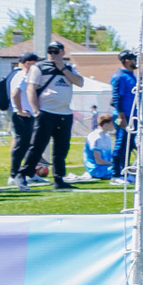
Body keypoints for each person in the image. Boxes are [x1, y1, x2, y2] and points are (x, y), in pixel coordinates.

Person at [20, 42, 84, 189]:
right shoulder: (39, 67)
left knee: (61, 149)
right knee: (37, 146)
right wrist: (36, 110)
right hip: (46, 112)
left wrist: (62, 68)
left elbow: (79, 82)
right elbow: (31, 88)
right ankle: (24, 173)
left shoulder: (70, 68)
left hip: (65, 113)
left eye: (55, 51)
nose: (52, 54)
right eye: (50, 51)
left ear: (62, 52)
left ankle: (59, 178)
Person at [7, 51, 40, 187]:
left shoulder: (26, 76)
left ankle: (27, 173)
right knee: (21, 145)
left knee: (27, 145)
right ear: (27, 63)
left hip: (27, 114)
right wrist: (20, 110)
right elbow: (15, 94)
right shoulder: (22, 76)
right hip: (22, 115)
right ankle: (13, 174)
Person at [111, 51, 138, 177]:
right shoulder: (120, 76)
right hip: (122, 116)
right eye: (133, 59)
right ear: (127, 61)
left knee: (129, 144)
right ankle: (116, 174)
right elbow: (116, 97)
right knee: (121, 143)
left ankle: (125, 171)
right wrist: (121, 116)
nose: (135, 61)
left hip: (131, 116)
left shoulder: (131, 75)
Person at [84, 113, 119, 179]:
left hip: (106, 166)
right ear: (106, 125)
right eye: (113, 123)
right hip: (97, 169)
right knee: (121, 172)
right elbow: (99, 161)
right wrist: (114, 164)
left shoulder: (107, 137)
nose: (115, 125)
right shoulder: (95, 137)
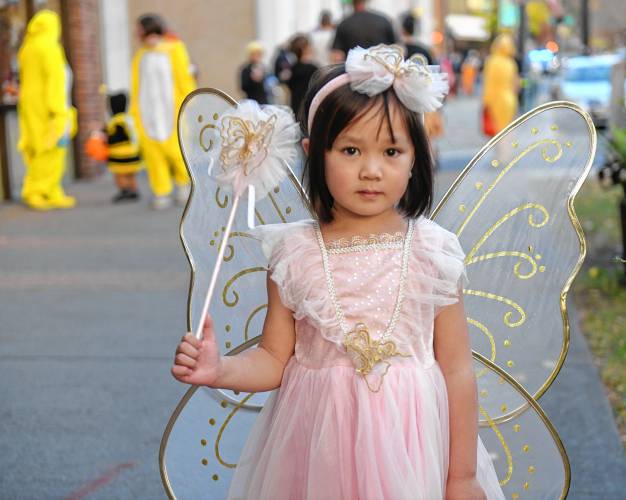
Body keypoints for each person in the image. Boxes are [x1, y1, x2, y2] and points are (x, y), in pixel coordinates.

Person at [172, 45, 505, 499]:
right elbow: (273, 360)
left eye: (391, 150)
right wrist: (219, 368)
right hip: (316, 451)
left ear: (416, 156)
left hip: (414, 450)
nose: (371, 170)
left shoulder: (433, 253)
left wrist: (461, 476)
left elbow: (457, 370)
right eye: (350, 150)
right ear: (314, 152)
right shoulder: (294, 254)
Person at [130, 14, 195, 209]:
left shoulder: (174, 49)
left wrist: (189, 101)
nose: (136, 32)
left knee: (176, 150)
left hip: (171, 109)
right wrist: (134, 112)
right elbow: (136, 85)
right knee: (153, 153)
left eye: (138, 28)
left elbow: (184, 77)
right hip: (147, 111)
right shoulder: (141, 54)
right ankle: (161, 191)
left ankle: (183, 184)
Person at [16, 9, 77, 210]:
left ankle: (50, 191)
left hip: (30, 106)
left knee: (37, 148)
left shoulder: (27, 48)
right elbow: (55, 80)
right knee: (52, 150)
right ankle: (38, 190)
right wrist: (58, 110)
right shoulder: (49, 48)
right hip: (51, 109)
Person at [101, 92, 142, 203]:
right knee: (131, 175)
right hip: (133, 155)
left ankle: (124, 190)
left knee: (120, 175)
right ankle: (134, 189)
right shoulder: (129, 120)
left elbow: (115, 138)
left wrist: (106, 138)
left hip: (119, 157)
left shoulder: (115, 122)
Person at [331, 0, 397, 62]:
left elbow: (337, 56)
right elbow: (395, 48)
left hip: (355, 71)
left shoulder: (344, 24)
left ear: (352, 2)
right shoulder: (384, 20)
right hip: (383, 69)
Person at [482, 34, 519, 137]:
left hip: (493, 100)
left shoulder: (491, 61)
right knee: (507, 133)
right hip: (509, 100)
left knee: (495, 132)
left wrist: (485, 102)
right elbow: (516, 85)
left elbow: (487, 83)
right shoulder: (511, 63)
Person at [286, 34, 318, 117]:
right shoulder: (312, 68)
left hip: (296, 104)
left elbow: (289, 85)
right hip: (309, 105)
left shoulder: (293, 67)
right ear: (304, 49)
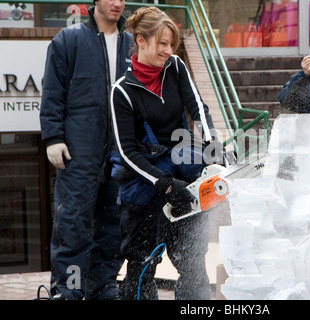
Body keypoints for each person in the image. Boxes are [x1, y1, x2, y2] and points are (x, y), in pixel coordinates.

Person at [110, 6, 221, 300]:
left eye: (170, 43)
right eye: (161, 43)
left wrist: (213, 149)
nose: (167, 50)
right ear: (141, 40)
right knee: (143, 267)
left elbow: (197, 108)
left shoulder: (175, 67)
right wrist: (165, 184)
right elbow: (127, 151)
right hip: (146, 188)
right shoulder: (122, 91)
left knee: (193, 264)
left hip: (185, 180)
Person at [39, 0, 132, 300]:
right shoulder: (68, 40)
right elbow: (53, 92)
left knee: (114, 222)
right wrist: (53, 137)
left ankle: (104, 285)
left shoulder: (133, 43)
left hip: (121, 150)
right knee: (74, 221)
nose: (117, 3)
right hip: (80, 149)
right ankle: (68, 289)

■ ■ ■ ■

**Exercise aim**: Please retype the data exactly, but do not carry over any picture.

**Problem solution**:
Body keypoints for each person in the image. Boxes are [x1, y1, x2, y2] and points are (x, y), in pixel coordinates.

Person at [20, 42, 84, 189]:
right shoulder: (39, 67)
left knee: (61, 149)
right knee: (37, 146)
right wrist: (36, 110)
right hip: (46, 112)
left wrist: (62, 68)
left elbow: (79, 82)
right elbow: (31, 88)
right ankle: (24, 173)
left shoulder: (70, 68)
left hip: (65, 113)
left eye: (55, 51)
nose: (52, 54)
right eye: (50, 51)
left ear: (62, 52)
left ankle: (59, 178)
Person at [7, 51, 40, 187]:
left shoulder: (26, 76)
left ankle: (27, 173)
right knee: (21, 145)
left knee: (27, 145)
right ear: (27, 63)
left hip: (27, 114)
right wrist: (20, 110)
right elbow: (15, 94)
right shoulder: (22, 76)
right hip: (22, 115)
right ankle: (13, 174)
Person at [111, 51, 138, 177]:
right shoulder: (120, 76)
right hip: (122, 116)
right eye: (133, 59)
right ear: (127, 61)
left knee: (129, 144)
right ankle: (116, 174)
right elbow: (116, 97)
right knee: (121, 143)
left ankle: (125, 171)
right wrist: (121, 116)
nose: (135, 61)
left hip: (131, 116)
left shoulder: (131, 75)
Person at [84, 113, 119, 179]:
left hip: (106, 166)
right ear: (106, 125)
right eye: (113, 123)
right hip: (97, 169)
right knee: (121, 172)
right elbow: (99, 161)
right wrist: (114, 164)
left shoulder: (107, 137)
nose: (115, 125)
right shoulder: (95, 137)
Body keypoints for each person in the image. Boxes are [x1, y1, x2, y2] and points are (x, y), in pixel coordinates.

Person at [172, 45, 505, 499]:
right elbow: (273, 360)
left eye: (391, 150)
right wrist: (219, 368)
right hip: (316, 451)
left ear: (416, 156)
left hip: (414, 450)
nose: (371, 170)
left shoulder: (433, 253)
left wrist: (461, 476)
left elbow: (457, 370)
right eye: (350, 150)
right ear: (314, 152)
right shoulder: (294, 254)
Person at [130, 14, 195, 209]:
left shoulder: (174, 49)
left wrist: (189, 101)
nose: (136, 32)
left knee: (176, 150)
left hip: (171, 109)
right wrist: (134, 112)
right elbow: (136, 85)
right knee: (153, 153)
left eye: (138, 28)
left elbow: (184, 77)
right hip: (147, 111)
right shoulder: (141, 54)
right ankle: (161, 191)
left ankle: (183, 184)
Person at [16, 9, 77, 210]:
left ankle: (50, 191)
left hip: (30, 106)
left knee: (37, 148)
left shoulder: (27, 48)
right elbow: (55, 80)
right knee: (52, 150)
right ankle: (38, 190)
right wrist: (58, 110)
right shoulder: (49, 48)
right hip: (51, 109)
Person at [101, 92, 142, 203]:
right knee: (131, 175)
right hip: (133, 155)
left ankle: (124, 190)
left knee: (120, 175)
right ankle: (134, 189)
right shoulder: (129, 120)
left elbow: (115, 138)
left wrist: (106, 138)
left hip: (119, 157)
left shoulder: (115, 122)
Person at [331, 0, 397, 62]:
left elbow: (337, 56)
right elbow: (395, 48)
left hip: (355, 71)
left shoulder: (344, 24)
left ear: (352, 2)
right shoulder: (384, 20)
right hip: (383, 69)
Person at [482, 34, 519, 137]:
left hip: (493, 100)
left shoulder: (491, 61)
right knee: (507, 133)
right hip: (509, 100)
left knee: (495, 132)
left wrist: (485, 102)
right elbow: (516, 85)
left elbow: (487, 83)
right shoulder: (511, 63)
Person at [286, 34, 318, 117]:
right shoulder: (312, 68)
left hip: (296, 104)
left elbow: (289, 85)
right hip: (309, 105)
left shoulder: (293, 67)
right ear: (304, 49)
Body keypoints for each person in the image. Boxes are [x1, y1, x2, y2] and points are (x, y), in pixel coordinates.

Person at [110, 6, 221, 300]:
left eye: (170, 43)
right eye: (161, 43)
left wrist: (213, 149)
nose: (167, 50)
right ear: (141, 40)
right knee: (143, 267)
left elbow: (197, 108)
left shoulder: (175, 67)
right wrist: (165, 184)
right elbow: (127, 151)
right hip: (146, 188)
right shoulder: (122, 91)
left knee: (193, 264)
left hip: (185, 180)
Person at [39, 0, 132, 300]:
right shoulder: (68, 40)
right elbow: (53, 92)
left knee: (114, 222)
right wrist: (53, 137)
left ankle: (104, 285)
left shoulder: (133, 43)
left hip: (121, 150)
right knee: (74, 221)
nose: (117, 3)
right hip: (80, 149)
right ankle: (68, 289)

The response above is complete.